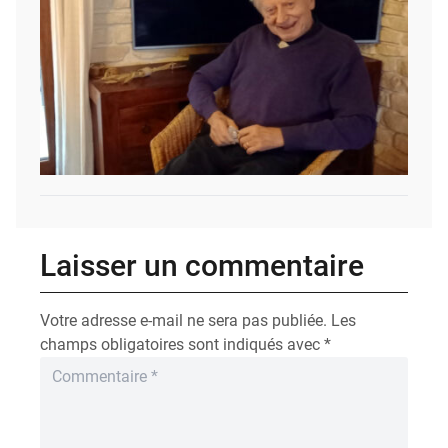
Laisser un commentaire
Votre adresse e-mail ne sera pas publiée.
Les
champs obligatoires sont indiqués avec
*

- **YOUR TASK**: The answer is the complete set of records, copied exactly, with pictures omitted.

- **RESULT**:
Laisser un commentaire
Votre adresse e-mail ne sera pas publiée.
Les
champs obligatoires sont indiqués avec
*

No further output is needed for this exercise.